Page extract:
This is not a question which is much of an issue with the limit per se. Algebrically...I am kinda flat at this juncture...
$\frac{2+x}{\sqrt[5]{x^{5} -9}}$
My questions:-
Highest power of x, that I should take inside the radical? I believe it's 5 given the root of the radical is 5.
Like Square Root must be >=0 (as we don't consider complexies), should all the odd rooted radicals also be >=0 means $\sqrt[5]{x^{5} -9} >= 0$
Assuming the x is approaching a large negative value... (infinity is boring, but it could be the case...) How can I evaluate the limits of this radical as x approaches the said negativity? When calculated, I get positive 1 as the answer. Because power is odd, thus both numerator and denominator's sign get cancelled.

Given entries:
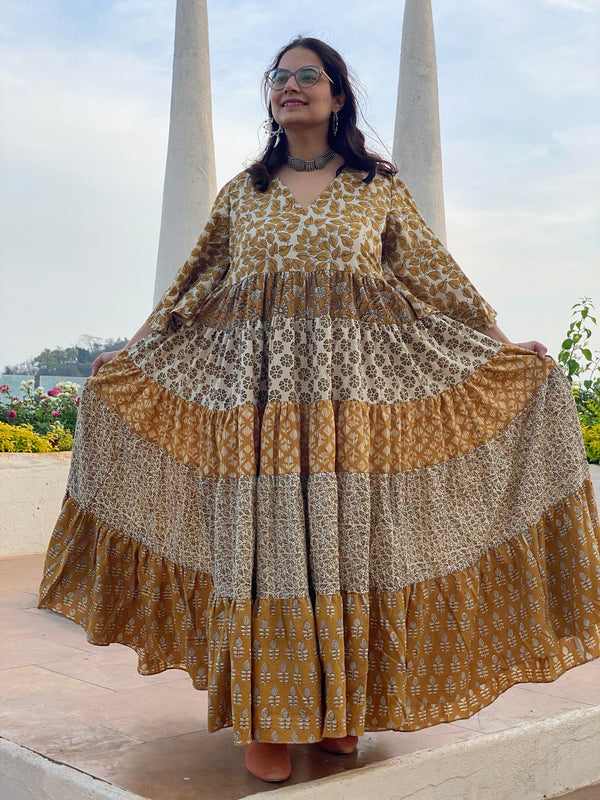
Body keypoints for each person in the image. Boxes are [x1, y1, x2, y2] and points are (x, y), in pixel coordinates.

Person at [39, 36, 600, 784]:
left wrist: (502, 344)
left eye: (309, 77)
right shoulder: (243, 193)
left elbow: (438, 279)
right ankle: (267, 718)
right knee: (267, 550)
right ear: (271, 97)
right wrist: (133, 353)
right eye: (280, 77)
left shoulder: (377, 190)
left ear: (338, 97)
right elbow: (190, 286)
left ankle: (341, 710)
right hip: (260, 409)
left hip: (349, 405)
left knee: (344, 547)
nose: (291, 86)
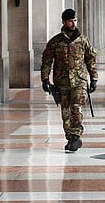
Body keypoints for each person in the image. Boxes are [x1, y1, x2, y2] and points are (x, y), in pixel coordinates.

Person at [41, 8, 98, 152]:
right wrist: (45, 79)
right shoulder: (55, 42)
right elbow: (47, 61)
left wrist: (94, 78)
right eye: (70, 21)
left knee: (76, 107)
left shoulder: (83, 40)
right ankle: (70, 137)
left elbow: (90, 60)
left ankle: (76, 135)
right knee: (65, 111)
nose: (73, 23)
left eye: (75, 20)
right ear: (64, 22)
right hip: (62, 82)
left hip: (79, 81)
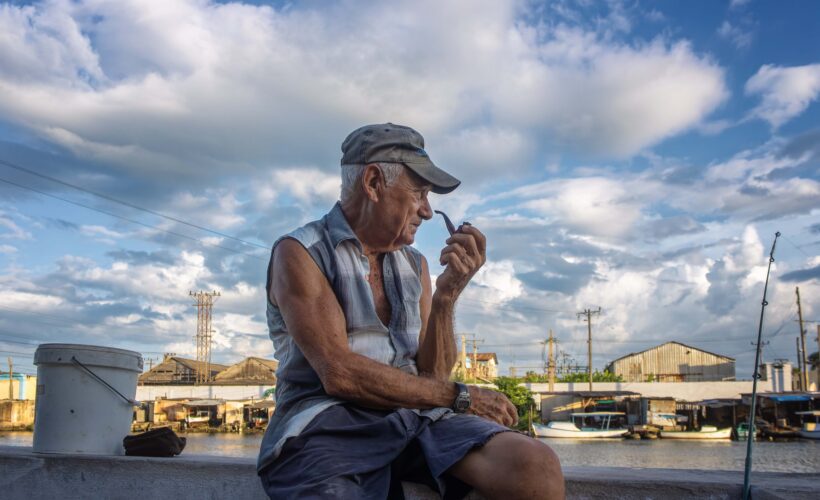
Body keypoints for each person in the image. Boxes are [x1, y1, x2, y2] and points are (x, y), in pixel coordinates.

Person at [257, 123, 564, 499]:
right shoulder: (300, 253)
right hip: (326, 424)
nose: (428, 211)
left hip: (414, 417)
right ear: (372, 183)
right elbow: (340, 374)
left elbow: (432, 375)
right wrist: (461, 396)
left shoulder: (415, 265)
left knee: (536, 467)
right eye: (419, 193)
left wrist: (447, 296)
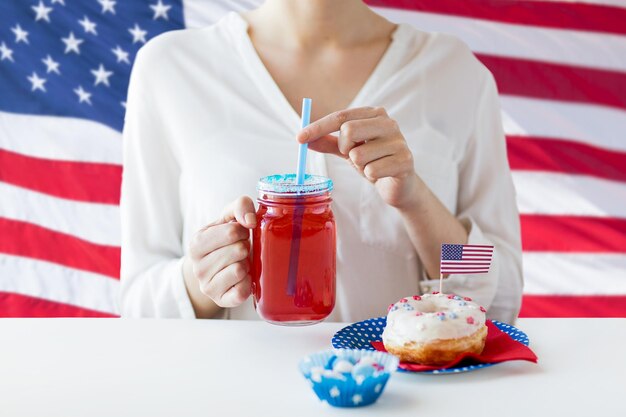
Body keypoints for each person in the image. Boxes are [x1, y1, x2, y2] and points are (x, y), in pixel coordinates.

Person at [120, 0, 523, 323]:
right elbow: (138, 301)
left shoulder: (455, 73)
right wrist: (202, 277)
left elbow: (500, 288)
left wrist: (417, 201)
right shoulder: (171, 68)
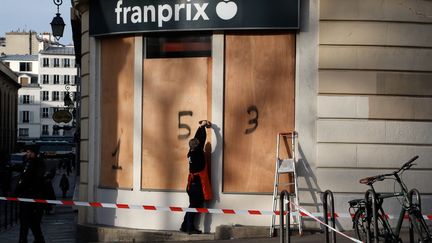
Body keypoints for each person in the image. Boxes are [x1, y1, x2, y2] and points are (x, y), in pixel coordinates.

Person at [180, 120, 213, 234]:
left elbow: (196, 140)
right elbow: (202, 140)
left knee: (191, 206)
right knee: (194, 207)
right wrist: (203, 128)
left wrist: (201, 127)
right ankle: (189, 228)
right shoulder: (198, 153)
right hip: (196, 185)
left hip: (191, 185)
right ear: (198, 146)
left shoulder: (191, 152)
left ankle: (184, 226)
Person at [15, 144, 46, 243]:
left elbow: (30, 179)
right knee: (31, 220)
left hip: (32, 196)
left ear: (33, 153)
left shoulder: (37, 163)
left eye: (28, 152)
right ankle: (38, 239)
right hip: (28, 196)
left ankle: (25, 240)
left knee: (27, 220)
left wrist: (18, 190)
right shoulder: (28, 162)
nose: (27, 153)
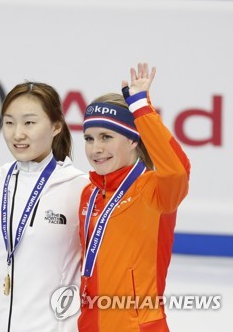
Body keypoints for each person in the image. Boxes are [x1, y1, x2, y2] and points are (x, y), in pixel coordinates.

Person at [78, 63, 191, 331]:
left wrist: (142, 109)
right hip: (89, 324)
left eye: (106, 137)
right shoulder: (89, 194)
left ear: (132, 140)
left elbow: (178, 169)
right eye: (89, 138)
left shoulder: (155, 191)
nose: (96, 149)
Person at [0, 81, 89, 332]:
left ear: (56, 126)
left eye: (29, 122)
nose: (18, 134)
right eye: (9, 122)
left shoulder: (80, 187)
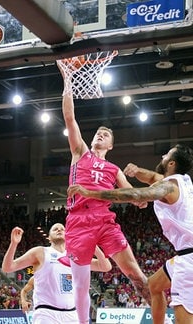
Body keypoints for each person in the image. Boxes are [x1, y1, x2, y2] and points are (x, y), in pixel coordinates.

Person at [68, 144, 193, 324]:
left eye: (166, 155)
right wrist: (137, 170)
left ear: (171, 163)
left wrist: (90, 193)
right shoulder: (181, 179)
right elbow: (152, 177)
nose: (162, 155)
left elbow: (136, 195)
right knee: (153, 286)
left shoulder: (169, 188)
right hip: (189, 253)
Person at [59, 81, 151, 324]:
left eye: (106, 134)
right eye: (98, 133)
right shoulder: (80, 153)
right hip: (78, 222)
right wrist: (68, 81)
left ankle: (166, 316)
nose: (100, 134)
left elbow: (133, 196)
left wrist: (142, 200)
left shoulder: (114, 168)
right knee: (81, 285)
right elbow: (69, 117)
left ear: (111, 145)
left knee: (135, 273)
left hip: (105, 221)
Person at [2, 223, 112, 323]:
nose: (59, 230)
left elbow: (105, 266)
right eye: (55, 229)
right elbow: (8, 267)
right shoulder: (40, 252)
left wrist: (95, 247)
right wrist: (13, 244)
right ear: (49, 238)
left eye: (62, 229)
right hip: (46, 313)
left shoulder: (75, 256)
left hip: (72, 314)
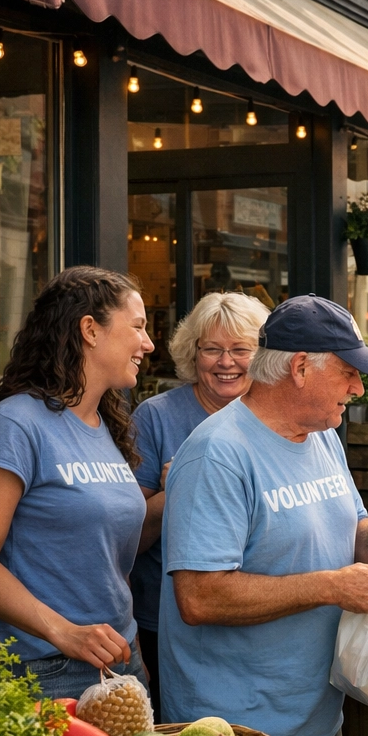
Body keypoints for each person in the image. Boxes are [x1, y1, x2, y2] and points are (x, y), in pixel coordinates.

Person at [160, 295, 368, 736]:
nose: (358, 389)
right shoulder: (217, 454)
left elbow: (351, 526)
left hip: (318, 721)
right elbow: (200, 597)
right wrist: (329, 586)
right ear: (300, 367)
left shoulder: (321, 436)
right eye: (348, 372)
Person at [0, 267, 154, 698]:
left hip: (115, 662)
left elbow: (102, 560)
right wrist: (63, 632)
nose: (148, 344)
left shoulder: (106, 426)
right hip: (39, 668)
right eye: (137, 327)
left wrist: (130, 644)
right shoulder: (13, 425)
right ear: (90, 330)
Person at [130, 291, 269, 709]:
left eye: (240, 349)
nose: (226, 362)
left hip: (259, 613)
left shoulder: (275, 417)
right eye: (212, 349)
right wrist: (176, 492)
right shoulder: (156, 417)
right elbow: (129, 537)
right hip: (168, 620)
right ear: (194, 354)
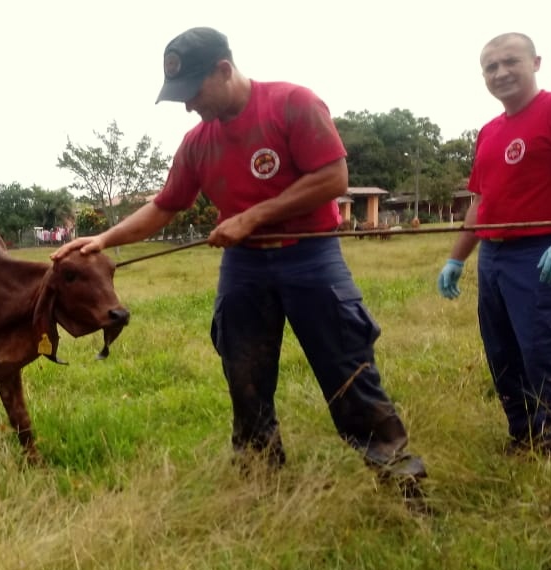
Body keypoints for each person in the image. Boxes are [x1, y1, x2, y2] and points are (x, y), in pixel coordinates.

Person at [52, 27, 426, 492]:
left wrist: (252, 217)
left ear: (224, 70)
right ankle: (259, 480)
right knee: (244, 373)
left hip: (310, 255)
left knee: (346, 367)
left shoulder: (293, 104)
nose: (189, 106)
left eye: (194, 92)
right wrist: (104, 238)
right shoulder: (197, 142)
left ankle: (399, 478)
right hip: (244, 266)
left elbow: (332, 177)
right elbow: (165, 206)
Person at [437, 32, 551, 456]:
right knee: (502, 351)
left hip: (541, 252)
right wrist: (456, 259)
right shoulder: (488, 132)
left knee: (541, 350)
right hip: (493, 256)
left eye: (510, 62)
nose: (500, 72)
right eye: (491, 67)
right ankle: (525, 435)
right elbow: (481, 202)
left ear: (535, 63)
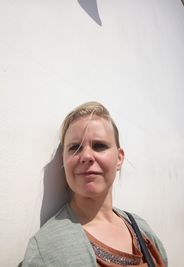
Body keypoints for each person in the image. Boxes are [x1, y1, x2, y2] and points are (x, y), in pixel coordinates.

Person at [22, 101, 168, 267]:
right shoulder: (45, 250)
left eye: (99, 146)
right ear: (64, 159)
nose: (86, 156)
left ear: (119, 158)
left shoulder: (141, 228)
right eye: (75, 147)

Work item:
The limit post has a heading "My questions:-". Quote the question the writer asks in each point under it.

Answer to the exercise:
- "Highest power of x, that I should take inside the radical?"
- "Like Square Root must be >=0 (as we don't consider complexies), should all the odd rooted radicals also be >=0 means $\sqrt[5]{x^{5} -9} >= 0$"
- "How can I evaluate the limits of this radical as x approaches the said negativity?"